**TEXT PASSAGE:**
Start of Block
The Curb Your Enthusiasm star is back in town. Altogether now: Bum-bum-bum-badadada-da-da…

Photograph: Eric Charbonneau
Jeff Garlin

As spring turns into summer, more and more top comics are heading into the city. One of our favorites is Jeff Garlin, who has a run of shows at Carolines this week. With the Curb theme stuck on an endless loop in our heads, we caught up with the effortlessly likable comic for a quick chat.
 
Is there any situation that can’t be summed up as "a big bowl of" something?
I suppose not! Any situation can be a big bowl of wonderful, a big bowl of horrible… You can put any adjective in there. So as long as we don’t run out of adjectives, there’s lots of bowls.
 
You left Twitter last year—is that a big bowl of regrets for you?
Zero regrets! I did it the same day as Louis C.K.—we were talking about it on the phone, and it was coincidental, we didn’t even plan it. I was like, “I dropped off Twitter,” and he’s like, “I dropped off Twitter!” We were talking last week and neither of us regrets it. It just made me feel bad, I never said something on there where I went, Oh, I’m glad I said that.
 
What made you walk away?
There were just enough times where people were making horrible comments. This person didn’t even say why they were angry at me, but he said, “I want to piss on your grave.” And I just thought, yeah, but why? [Laughs] What’s the motivation? I don’t know if it’s just a guy who’s always looking for graves to pee on. He certainly let me know mine was on his agenda.
 
I’ve heard you say that you can’t talk about politics in your comedy, because you just get angry and can’t find the funny. Do you still try, or is it impossible for you?
That’s very true, yes. I don’t know how to make it funny and I don’t know how to not get angry. I mean, you can be angry and still be funny, but I’ve not found how to take politics and just make it funny. I get nuts! I have interest in social issues, but politics angers me and it’s…ugh, here I am, I’m getting angry and I have no words for it!
 
It seems like social issues and politics are two completely separate things anyway.
Two completely separate things—I’m passionate about social issues. Politics, here’s the thing, I don’t have faith that most of the elected officials do the right thing or care to do the right thing. I think it’s all about fear and covering their ass and playing things safe.
 
You worked in the box office at Second City with Stephen Colbert, and you were roommates with Conan O’Brien. Any other comedy titans you shared humble beginnings with?
Jon Stewart—he’d stay in my apartment when I went to L.A. It’s funny you said the term humble beginnings—my whole life is humble now. By the way, the idea of someone saying they’re humble is so nauseating, I’m going to stop right where I’m at.
 
Do any of you guys ever have time to get together and reminisce?
No, it’s just not easy to see one another—we’re all so extraordinarily busy. It’s fun seeing your friends go on to huge success, it’s neat. But it’s really difficult because not only are they phenomenally successful but they have families, so when they do have a free minute it’s not like, Oh, I’ve got to get together with Jeff. All I want is to have time for a nap.
End of Block
**SOURCE MATERIAL:**
Start of Block
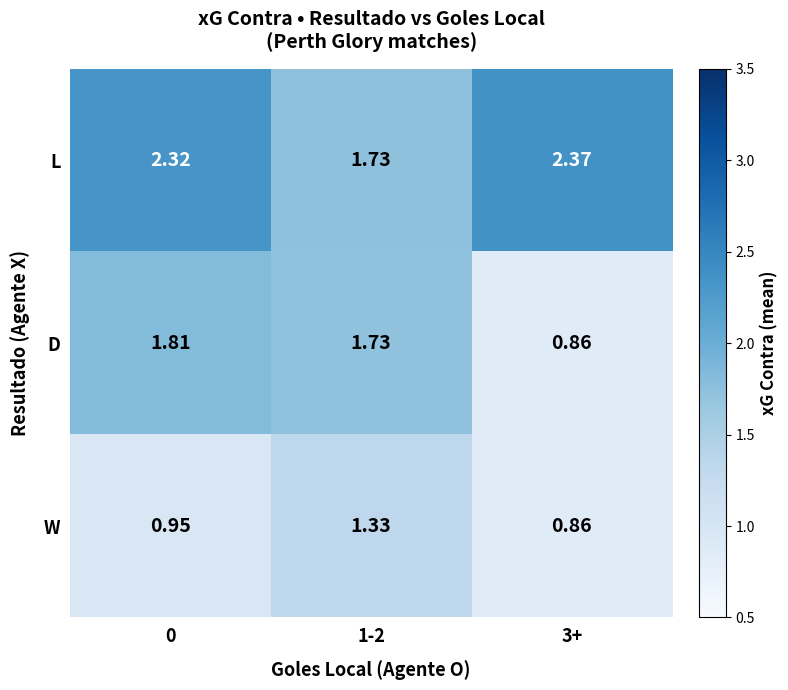

Which series has the widest spread of values?

D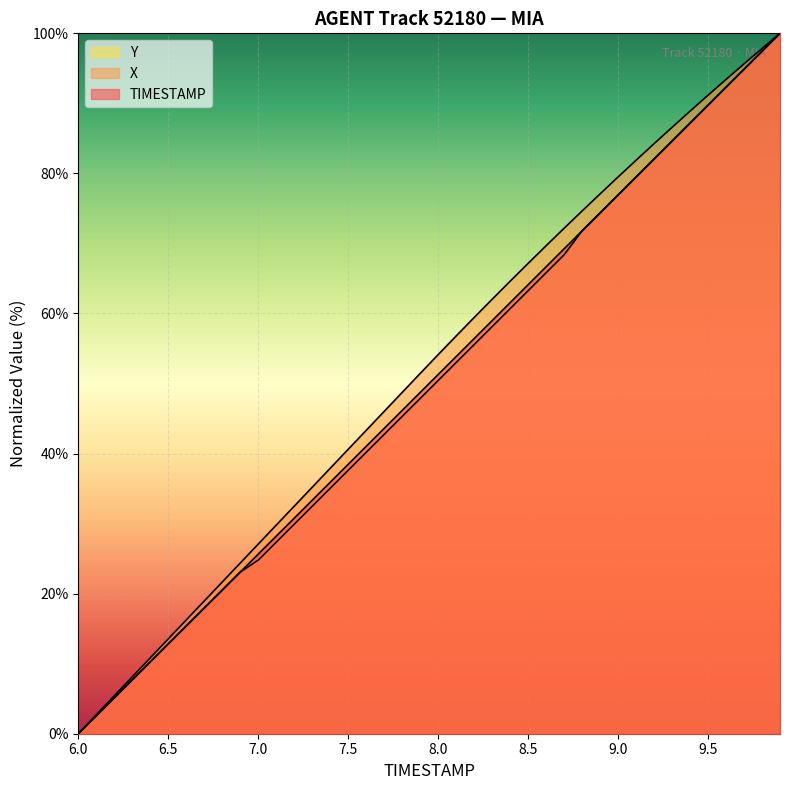

Rank the series at 9.6 from lowest to highest value.

TIMESTAMP, Y, X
End of Block
**THINGS TO DO:**
(A) Rewrite the stretch of the Jeff Garlin interview from "You left Twitter" through "I said that.", putting "Facebook" in place of "Twitter".
(B) How would you sum up the Jeff Garlin interview in two sentences?
Base your answers on the Jeff Garlin interview alone.

**SOLUTION LIST:**
(A)
You left Facebook last year—is that a big bowl of regrets for you?
Zero regrets! I did it the same day as Louis C.K.—we were talking about it on the phone, and it was coincidental, we didn’t even plan it. I was like, “I dropped off Facebook,” and he’s like, “I dropped off Facebook!” We were talking last week and neither of us regrets it. It just made me feel bad, I never said something on there where I went, Oh, I’m glad I said that.

(B) Jeff Garlin, the Curb Your Enthusiasm star with a run of shows at Carolines this week, says he has zero regrets about leaving Twitter, which he did the same day as Louis C.K., after enough horrible comments from people. He explains that he is passionate about social issues but that politics only makes him angry and he can't find the funny in it, and that he and old friends like Jon Stewart are too busy to get together.